Experimental Evaluation of Innovative Catalytic Heat Exchangers for Energy-efficient Amine-based Post-combustion CO₂ Capture Processes

Abstract

This PhD research focused on enhancing CO2 desorption performance in post-combustion carbon capture processes by developing and optimizing catalytic heat exchangers. The guiding principle was to address challenges, including operational complexity and high energy consumption, while minimizing costly modifications to existing piping and infrastructure in pilot plants. The feasibility of novel aqueous piperazine-based biphasic solvents was initially investigated to reduce solvent flow rates and optimize heat exchanger size.

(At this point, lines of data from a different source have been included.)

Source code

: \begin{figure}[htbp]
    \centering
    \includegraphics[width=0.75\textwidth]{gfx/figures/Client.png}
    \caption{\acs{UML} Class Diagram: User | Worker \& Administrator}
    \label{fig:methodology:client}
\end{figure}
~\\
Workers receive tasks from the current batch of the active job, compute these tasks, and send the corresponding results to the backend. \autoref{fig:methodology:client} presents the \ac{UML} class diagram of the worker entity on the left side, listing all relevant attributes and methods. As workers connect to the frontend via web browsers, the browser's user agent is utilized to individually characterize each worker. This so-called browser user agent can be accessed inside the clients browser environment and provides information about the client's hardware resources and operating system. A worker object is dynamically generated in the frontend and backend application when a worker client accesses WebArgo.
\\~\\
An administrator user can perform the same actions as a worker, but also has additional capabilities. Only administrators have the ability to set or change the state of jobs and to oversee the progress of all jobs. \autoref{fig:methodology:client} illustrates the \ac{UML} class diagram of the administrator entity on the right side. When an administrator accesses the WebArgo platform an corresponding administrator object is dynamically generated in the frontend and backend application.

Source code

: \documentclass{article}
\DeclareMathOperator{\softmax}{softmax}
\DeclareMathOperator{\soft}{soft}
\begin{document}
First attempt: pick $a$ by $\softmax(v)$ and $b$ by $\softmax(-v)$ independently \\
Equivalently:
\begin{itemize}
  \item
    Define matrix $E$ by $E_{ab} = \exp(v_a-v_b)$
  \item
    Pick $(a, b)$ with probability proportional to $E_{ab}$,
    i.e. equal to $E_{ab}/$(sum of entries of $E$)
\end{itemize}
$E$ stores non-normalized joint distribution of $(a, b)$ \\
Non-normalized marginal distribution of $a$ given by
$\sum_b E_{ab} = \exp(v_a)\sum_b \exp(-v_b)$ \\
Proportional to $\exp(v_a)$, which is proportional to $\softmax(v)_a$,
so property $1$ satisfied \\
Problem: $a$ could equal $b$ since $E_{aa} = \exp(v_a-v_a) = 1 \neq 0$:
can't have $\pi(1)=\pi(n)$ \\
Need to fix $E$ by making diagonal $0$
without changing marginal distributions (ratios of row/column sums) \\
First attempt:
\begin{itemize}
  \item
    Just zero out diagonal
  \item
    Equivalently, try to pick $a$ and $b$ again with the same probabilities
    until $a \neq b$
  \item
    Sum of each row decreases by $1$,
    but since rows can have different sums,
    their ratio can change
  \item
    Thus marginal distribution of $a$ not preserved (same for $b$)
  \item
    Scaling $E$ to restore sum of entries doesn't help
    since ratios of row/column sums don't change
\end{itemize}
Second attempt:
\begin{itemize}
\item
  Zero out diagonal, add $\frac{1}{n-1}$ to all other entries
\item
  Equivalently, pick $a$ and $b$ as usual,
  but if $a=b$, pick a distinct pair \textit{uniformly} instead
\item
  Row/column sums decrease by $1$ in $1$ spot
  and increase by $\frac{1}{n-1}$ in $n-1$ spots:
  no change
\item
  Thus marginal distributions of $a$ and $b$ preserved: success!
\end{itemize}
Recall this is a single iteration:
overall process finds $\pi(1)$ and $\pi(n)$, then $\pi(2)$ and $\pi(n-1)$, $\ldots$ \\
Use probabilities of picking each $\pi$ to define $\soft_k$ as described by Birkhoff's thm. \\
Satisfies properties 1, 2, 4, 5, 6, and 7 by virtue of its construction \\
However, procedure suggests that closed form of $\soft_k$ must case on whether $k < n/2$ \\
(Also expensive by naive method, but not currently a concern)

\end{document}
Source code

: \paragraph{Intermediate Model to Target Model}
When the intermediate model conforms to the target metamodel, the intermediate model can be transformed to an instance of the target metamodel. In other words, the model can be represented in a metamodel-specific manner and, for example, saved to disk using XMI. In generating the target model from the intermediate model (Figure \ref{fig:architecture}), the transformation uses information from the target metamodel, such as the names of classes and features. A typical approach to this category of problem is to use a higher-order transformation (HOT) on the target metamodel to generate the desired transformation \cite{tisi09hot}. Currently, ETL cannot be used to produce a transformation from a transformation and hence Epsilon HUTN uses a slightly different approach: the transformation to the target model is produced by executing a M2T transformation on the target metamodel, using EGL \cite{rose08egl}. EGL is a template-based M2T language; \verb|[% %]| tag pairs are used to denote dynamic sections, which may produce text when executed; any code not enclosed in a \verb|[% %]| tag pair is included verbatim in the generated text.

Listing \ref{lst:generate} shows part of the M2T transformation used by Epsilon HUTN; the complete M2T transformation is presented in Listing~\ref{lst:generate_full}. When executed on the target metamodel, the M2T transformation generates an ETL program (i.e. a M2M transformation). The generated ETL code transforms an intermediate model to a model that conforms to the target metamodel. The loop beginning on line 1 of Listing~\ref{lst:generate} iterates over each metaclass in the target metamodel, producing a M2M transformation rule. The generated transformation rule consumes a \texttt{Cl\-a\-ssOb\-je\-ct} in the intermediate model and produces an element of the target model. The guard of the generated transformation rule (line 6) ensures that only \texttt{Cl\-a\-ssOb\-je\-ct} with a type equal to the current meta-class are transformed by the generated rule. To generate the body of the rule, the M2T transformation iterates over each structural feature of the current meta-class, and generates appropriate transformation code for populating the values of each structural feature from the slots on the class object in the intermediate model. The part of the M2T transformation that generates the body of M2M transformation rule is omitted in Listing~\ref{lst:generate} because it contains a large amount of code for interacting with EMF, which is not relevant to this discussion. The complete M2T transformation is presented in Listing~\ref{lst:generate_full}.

Although these solvents demonstrated promising absorption and desorption performance, challenges such as high viscosities, suboptimal phase split ratios and low amine concentrations in the rich phase limited their applicability in the catalytic heat exchanger system. An innovative agitated jacket vessel with a coil heat exchanger (JVC-EX) was developed and experimentally validated. Compared to the conventional fixed catalyst bed desorber, the JVC-EX using benchmark MEA solvent and solid acid catalyst HZSM-5 achieved approximately 30% catalytic enhancement, a 50% reduction in catalyst demand, and a 22% decrease in energy consumption while maintaining excellent operational stability and flexibility. However, concerns emerged regarding catalyst durability due to mechanical stirrer-induced attrition, highlighting the need for further mechanical optimization. To address this limitation, a spouted bed and jet-flow catalytic heat exchanger (SBJ-EX) was introduced as a non-agitated alternative. The SBJ-EX demonstrated a 70% improvement in heat transfer efficiency compared to traditional plate heat exchangers and delivered excellent CO2 desorption performance at lower operating temperatures. Its spouted design effectively minimized catalyst attrition, ensured system stability, and enabled faster catalyst replacement, significantly reducing maintenance downtime. Both catalytic heat exchangers showed strong adaptability for integrating existing and new industrial-scale carbon capture systems. Overall, this thesis provided valuable insights into the design, operation, and optimization of novel catalytic heat exchangers, emphasizing their potential to drive the adoption of catalysts in commercial-scale carbon capture applications.